Brief
If a line in the entries below includes the string "immI", copy it out.

··· Information provided ···

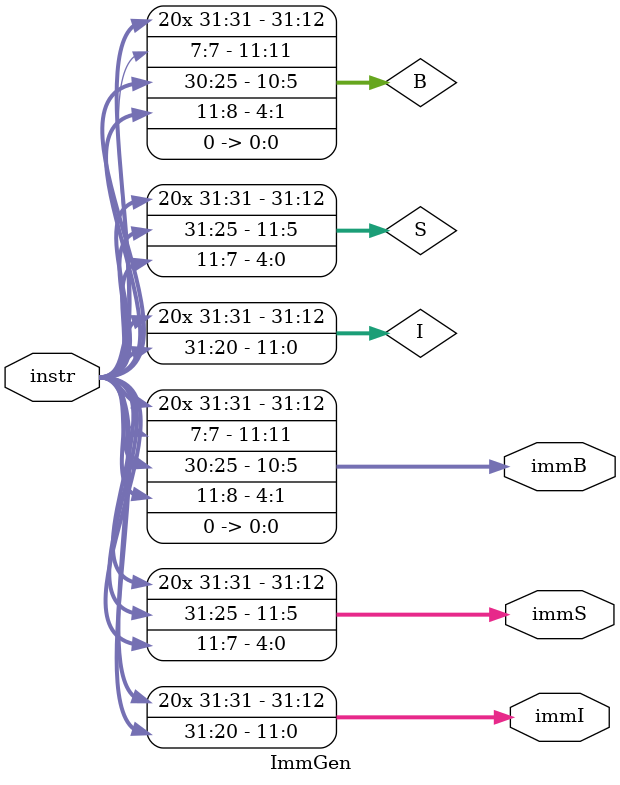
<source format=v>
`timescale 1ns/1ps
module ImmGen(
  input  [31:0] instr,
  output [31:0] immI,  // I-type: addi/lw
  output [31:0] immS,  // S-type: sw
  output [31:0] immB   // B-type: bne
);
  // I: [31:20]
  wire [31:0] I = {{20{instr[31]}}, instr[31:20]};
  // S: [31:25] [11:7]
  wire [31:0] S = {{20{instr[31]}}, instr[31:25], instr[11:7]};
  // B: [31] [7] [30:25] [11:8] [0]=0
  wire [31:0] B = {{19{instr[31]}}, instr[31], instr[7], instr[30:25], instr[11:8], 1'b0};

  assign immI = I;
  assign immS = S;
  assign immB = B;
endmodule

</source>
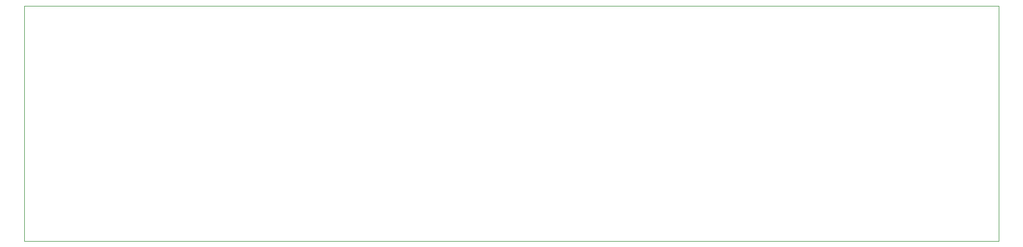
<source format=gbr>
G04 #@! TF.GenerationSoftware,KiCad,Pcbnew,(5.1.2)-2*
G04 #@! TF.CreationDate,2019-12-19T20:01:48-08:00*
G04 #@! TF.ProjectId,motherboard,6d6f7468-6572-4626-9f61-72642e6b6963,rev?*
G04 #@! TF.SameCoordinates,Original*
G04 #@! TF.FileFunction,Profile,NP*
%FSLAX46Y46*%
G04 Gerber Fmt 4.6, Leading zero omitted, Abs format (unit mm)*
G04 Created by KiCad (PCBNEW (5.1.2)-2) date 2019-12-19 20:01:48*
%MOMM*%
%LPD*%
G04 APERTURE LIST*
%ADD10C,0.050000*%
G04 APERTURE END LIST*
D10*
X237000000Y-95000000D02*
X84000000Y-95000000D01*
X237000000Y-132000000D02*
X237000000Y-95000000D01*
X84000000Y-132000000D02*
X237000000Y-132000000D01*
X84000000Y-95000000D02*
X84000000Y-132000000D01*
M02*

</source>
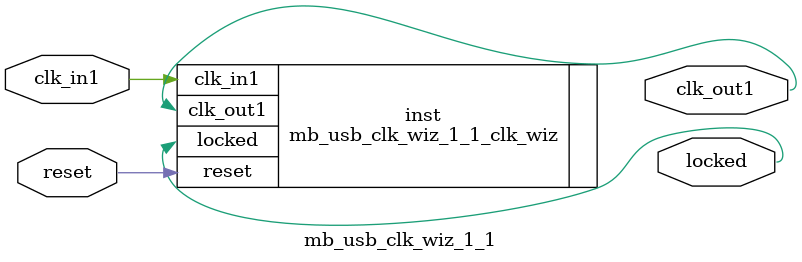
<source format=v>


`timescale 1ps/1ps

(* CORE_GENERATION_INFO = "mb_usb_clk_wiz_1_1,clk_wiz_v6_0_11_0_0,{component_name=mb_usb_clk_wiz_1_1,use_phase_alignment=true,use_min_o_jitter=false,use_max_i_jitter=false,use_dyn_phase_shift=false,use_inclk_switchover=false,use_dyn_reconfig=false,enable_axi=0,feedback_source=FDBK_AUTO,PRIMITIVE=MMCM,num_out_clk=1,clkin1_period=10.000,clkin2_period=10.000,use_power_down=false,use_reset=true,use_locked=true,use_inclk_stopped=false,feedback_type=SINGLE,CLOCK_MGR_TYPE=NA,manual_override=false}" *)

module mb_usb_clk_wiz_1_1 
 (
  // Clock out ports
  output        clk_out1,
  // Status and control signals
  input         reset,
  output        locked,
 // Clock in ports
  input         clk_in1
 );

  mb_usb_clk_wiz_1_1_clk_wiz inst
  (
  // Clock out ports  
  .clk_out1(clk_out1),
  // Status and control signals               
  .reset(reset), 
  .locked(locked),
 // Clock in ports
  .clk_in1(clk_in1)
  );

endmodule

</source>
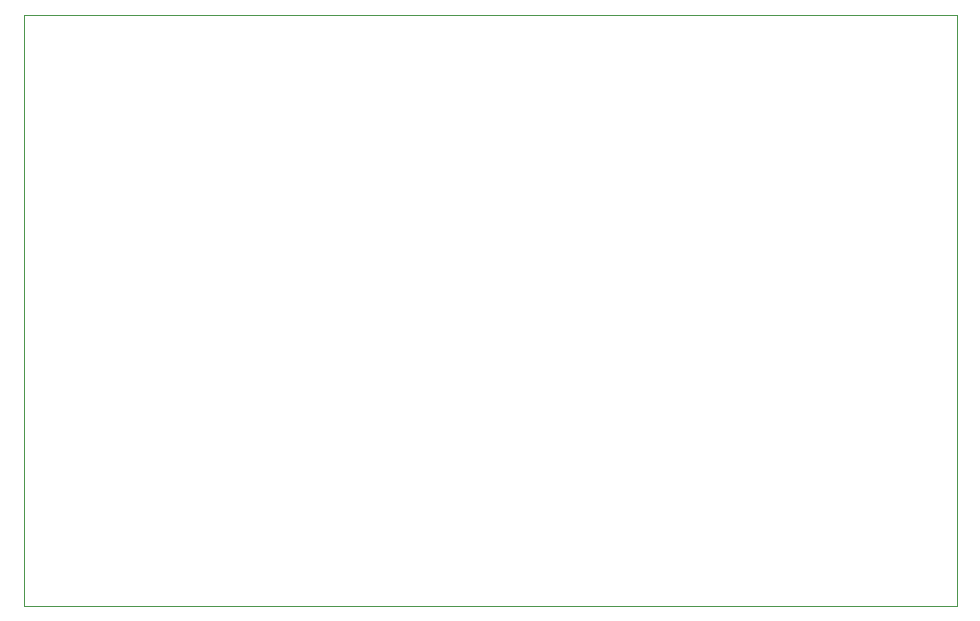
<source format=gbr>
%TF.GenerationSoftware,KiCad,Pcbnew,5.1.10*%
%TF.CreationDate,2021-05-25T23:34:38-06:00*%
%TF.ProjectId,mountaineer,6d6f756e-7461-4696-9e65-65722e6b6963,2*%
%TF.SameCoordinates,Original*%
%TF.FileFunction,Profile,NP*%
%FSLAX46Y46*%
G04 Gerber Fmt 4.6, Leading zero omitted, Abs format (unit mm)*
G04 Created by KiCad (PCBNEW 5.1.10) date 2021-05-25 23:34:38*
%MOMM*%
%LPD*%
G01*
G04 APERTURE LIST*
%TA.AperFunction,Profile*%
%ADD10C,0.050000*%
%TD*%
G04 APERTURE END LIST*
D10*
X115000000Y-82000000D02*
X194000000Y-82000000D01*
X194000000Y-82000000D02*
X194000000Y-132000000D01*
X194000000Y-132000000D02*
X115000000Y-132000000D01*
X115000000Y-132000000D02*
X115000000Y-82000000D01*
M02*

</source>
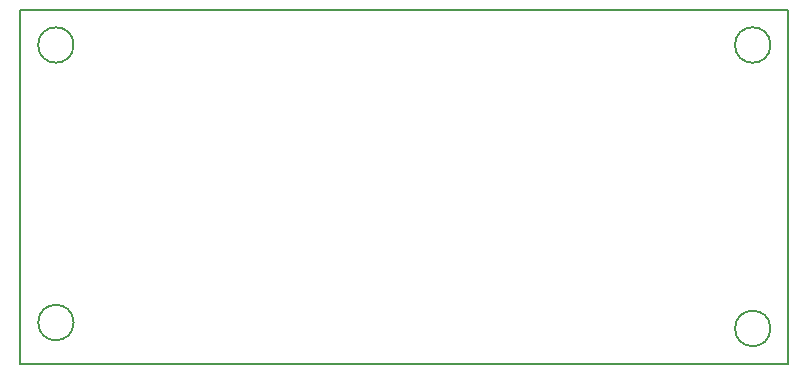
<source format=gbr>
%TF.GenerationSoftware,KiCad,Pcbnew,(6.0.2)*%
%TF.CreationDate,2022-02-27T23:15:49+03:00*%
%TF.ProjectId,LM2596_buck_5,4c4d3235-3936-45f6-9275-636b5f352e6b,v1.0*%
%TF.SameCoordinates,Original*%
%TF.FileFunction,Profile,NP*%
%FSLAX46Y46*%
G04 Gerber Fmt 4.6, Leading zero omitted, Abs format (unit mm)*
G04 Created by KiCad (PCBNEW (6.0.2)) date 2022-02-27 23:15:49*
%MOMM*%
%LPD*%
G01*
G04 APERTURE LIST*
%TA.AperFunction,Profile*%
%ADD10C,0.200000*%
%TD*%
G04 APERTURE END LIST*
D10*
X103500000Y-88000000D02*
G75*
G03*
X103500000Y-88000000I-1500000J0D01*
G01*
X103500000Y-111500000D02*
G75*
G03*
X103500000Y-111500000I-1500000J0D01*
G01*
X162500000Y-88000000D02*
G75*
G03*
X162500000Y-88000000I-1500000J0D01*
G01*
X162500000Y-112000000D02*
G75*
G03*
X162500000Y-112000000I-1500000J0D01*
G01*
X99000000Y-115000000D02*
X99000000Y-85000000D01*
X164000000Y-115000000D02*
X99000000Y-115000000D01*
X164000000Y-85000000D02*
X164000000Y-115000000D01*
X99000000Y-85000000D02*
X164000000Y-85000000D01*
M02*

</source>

···
··· Information provided ···

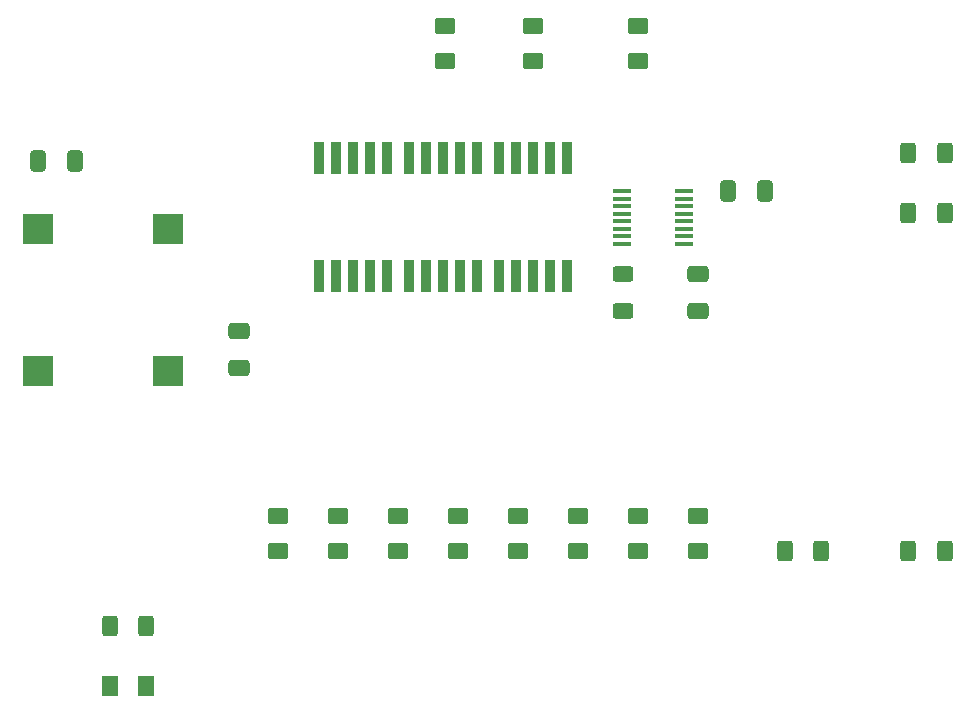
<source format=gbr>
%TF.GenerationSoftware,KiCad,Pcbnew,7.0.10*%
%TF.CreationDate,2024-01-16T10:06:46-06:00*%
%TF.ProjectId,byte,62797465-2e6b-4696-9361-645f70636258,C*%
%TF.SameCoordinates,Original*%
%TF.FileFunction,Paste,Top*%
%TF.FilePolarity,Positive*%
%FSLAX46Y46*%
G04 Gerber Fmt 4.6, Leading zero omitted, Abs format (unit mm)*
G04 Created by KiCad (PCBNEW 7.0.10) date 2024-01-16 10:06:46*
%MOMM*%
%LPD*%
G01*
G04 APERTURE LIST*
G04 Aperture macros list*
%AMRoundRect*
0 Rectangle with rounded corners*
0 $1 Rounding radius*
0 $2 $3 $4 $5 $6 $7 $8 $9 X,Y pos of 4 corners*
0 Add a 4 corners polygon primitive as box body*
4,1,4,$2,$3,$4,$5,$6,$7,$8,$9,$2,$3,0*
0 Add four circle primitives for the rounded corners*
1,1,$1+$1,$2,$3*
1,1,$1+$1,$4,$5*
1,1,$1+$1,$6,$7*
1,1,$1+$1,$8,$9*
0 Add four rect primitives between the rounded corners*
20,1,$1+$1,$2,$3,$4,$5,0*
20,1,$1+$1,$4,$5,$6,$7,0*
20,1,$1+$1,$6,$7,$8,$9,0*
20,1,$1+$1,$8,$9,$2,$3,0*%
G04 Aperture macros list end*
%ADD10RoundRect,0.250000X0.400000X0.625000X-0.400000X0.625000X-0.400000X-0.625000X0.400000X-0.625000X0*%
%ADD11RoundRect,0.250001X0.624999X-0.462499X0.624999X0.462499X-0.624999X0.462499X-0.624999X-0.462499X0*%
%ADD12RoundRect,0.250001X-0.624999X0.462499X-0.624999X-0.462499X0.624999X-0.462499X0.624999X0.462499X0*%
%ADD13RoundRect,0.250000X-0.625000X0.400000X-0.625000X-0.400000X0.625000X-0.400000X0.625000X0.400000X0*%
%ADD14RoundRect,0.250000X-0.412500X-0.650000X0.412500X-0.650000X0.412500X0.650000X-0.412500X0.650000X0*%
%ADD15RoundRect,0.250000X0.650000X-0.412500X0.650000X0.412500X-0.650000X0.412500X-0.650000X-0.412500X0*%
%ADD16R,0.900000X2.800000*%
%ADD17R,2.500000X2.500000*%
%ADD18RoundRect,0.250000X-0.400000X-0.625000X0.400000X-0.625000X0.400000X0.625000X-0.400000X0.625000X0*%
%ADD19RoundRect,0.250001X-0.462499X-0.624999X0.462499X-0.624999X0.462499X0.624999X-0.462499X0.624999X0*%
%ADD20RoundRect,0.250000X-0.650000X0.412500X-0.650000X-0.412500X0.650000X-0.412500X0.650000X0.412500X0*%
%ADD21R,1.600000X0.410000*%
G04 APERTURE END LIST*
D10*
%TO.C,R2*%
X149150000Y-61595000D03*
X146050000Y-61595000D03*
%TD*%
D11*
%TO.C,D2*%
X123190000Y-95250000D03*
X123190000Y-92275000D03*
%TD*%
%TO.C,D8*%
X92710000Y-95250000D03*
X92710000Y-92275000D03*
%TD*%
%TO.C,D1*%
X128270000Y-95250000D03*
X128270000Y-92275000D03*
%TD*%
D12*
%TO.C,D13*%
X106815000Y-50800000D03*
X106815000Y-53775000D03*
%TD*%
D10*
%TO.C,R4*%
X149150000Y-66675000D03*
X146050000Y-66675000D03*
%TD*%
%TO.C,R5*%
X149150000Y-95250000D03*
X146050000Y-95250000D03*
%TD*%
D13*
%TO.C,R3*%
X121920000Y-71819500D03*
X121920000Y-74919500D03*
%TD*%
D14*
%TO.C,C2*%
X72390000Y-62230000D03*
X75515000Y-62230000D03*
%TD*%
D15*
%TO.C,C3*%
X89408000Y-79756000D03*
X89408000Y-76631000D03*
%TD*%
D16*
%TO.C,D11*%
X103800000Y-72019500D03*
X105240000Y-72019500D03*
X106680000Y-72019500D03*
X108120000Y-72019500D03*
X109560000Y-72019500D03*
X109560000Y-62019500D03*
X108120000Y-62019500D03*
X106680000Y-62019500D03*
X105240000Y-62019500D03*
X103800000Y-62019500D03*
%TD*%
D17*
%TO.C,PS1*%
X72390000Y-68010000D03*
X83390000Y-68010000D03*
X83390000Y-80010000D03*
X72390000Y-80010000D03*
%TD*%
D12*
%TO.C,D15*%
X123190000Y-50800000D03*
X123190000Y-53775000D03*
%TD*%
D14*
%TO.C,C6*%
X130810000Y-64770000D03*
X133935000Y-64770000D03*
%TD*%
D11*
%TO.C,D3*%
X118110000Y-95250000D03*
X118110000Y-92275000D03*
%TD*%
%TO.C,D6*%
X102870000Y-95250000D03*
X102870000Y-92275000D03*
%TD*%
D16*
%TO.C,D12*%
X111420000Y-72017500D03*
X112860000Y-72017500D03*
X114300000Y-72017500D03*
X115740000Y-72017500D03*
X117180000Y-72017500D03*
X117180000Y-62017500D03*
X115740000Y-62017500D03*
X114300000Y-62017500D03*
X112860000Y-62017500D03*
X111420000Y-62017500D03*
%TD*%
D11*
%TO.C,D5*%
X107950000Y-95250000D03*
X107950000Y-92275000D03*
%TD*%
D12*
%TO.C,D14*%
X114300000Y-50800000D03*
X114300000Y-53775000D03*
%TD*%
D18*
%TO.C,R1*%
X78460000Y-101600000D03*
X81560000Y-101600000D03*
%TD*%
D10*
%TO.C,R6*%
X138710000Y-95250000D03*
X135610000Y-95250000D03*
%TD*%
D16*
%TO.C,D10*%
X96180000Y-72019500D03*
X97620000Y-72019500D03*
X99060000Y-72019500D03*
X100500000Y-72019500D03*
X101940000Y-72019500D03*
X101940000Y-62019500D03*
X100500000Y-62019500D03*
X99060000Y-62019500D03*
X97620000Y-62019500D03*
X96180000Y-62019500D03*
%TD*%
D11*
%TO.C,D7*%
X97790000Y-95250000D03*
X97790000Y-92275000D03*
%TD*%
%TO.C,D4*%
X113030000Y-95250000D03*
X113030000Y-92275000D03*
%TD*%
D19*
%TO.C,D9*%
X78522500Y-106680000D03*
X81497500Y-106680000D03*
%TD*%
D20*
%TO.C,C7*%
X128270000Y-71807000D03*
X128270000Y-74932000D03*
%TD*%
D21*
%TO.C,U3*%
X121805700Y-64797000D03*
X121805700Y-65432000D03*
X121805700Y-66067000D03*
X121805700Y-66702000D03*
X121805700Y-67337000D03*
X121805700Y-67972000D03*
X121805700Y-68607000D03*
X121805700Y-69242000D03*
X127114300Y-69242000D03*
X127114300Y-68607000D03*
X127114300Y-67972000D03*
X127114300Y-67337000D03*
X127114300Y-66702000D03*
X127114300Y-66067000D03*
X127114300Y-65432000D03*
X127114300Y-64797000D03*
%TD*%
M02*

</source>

···
··· Information provided ···

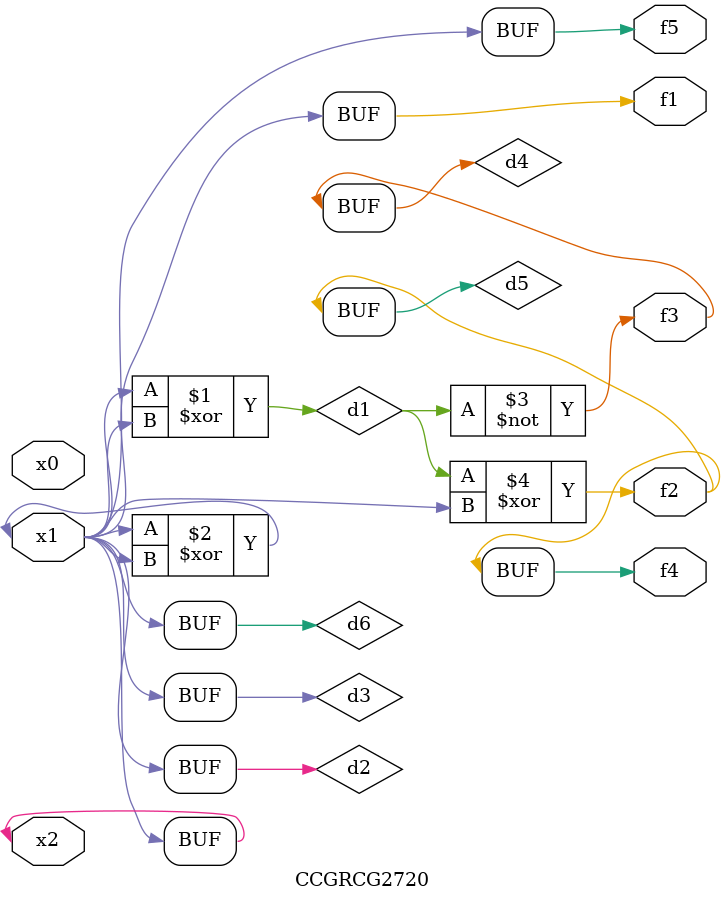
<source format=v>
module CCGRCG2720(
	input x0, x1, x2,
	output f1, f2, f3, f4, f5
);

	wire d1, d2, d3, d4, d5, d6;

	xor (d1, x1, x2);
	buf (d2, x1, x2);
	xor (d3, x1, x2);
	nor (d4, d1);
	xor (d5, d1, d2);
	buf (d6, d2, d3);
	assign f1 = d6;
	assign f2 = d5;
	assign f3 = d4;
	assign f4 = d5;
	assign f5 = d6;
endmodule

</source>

···

Exercise answer
  output [31:0] immI,  // I-type: addi/lw
  assign immI = I;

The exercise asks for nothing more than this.